This question was asked in my complex analysis quiz.
Let f be holomorohic on U and assume that for each r $\in$ (0, 1) , f($re^{it} )$ has constant argument. Show that f must be constant.
The solutions of quiz are not given and I have no idea on which result I should use. I have done some questions in assignment related to proving a function to be constant but this is very different than them and I have no idea on which result to use.
Can you please help?
Best Answer
I'll assume that $f(z) \ne 0$ for $0 < |z| < 1$ so that the argument of $f(z)$ is well-defined. The idea is to show that $zf'(z)/f(z)$ is purely imaginary and therefore constant, and then derive a contradiction unless $f' \equiv 0$.
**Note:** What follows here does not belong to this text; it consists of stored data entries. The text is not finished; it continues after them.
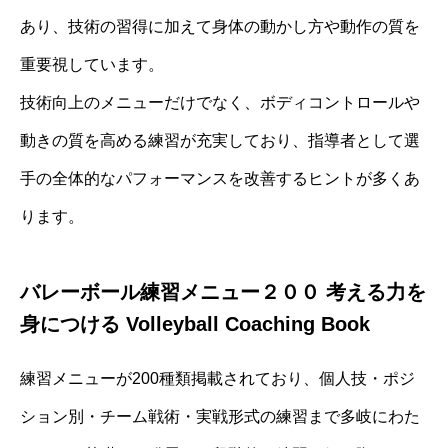
あり、技術の習得に加えて身体の動かし方や動作の質を
重要視しています。
技術向上のメニューだけでなく、ボディコントロールや
動きの質を高める練習が充実しており、指導者として選
手の全体的なパフォーマンスを改善するヒントが多くあ
ります。
バレーボール練習メニュー２００ 考える力を
身につける Volleyball Coaching Book
練習メニューが200種類掲載されており、個人技・ポジ
ション別・チーム戦術・実戦形式の練習まで多岐にわた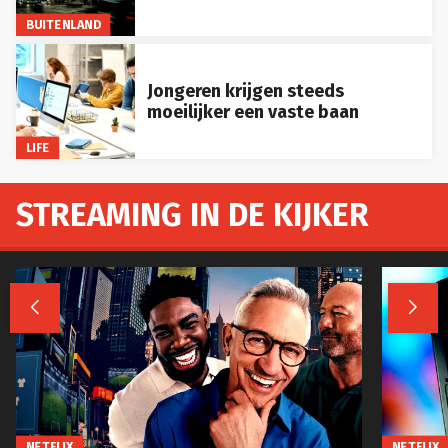
BUITENLAND
Jongeren krijgen steeds
moeilijker een vaste baan
LIFE
STREAMING IN DE KIJKER


NETFLIX
NETFLIX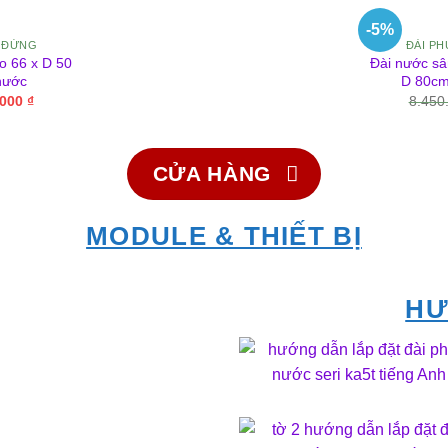
-5%
 ĐỨNG
ĐÀI P
o 66 x D 50
Đài nước sâ
nước
D 80cm
Giá
.000
₫
8.450
hiện
tại
000 ₫.
là:
2.800.000 ₫.
CỬA HÀNG
MODULE & THIẾT BỊ
HƯ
For fixed non-zero $z \in U$ and real $t > 0$ is it given that $f(ze^{it})$ and $f(z)$ have the same argument, so that $$ \frac{f(ze^{it}) - f(z)}{f(z)} $$ is a real number. Now we consider the identity $$ i \frac{f(ze^{it}) - f(z)}{ze^{it} - z} \cdot \frac{z}{f(z)} \cdot \frac{e^{it}-1}{it} = \frac{f(ze^{it}) - f(z)}{f(z)} \cdot \frac 1t \, . $$ For $t \to 0$ the left-hand side has the limit $$ i f'(z)\cdot \frac{z}{f(z)} \cdot 1 $$ and the right-hand side is a real number for all $t > 0$. It follows that $$ i\frac{zf'(z)}{f(z)} \in \Bbb R $$ for all non-zero $z \in U$. From the open mapping principle we can now conclude that the left-hand side is constant: $$ i\frac{zf'(z)}{f(z)} = k \in \Bbb R $$ for all non-zero $z$ in $U$. If $k=0$ then $f'$ is identically zero and we are done.
If $k \ne 0$ then necessarily $f(0) = 0$ with some multiplicity $p > 0$ and we get a contradiction from $$ p = \lim_{z \to 0} \frac{zf'(z)}{f(z)} = -ik \, . $$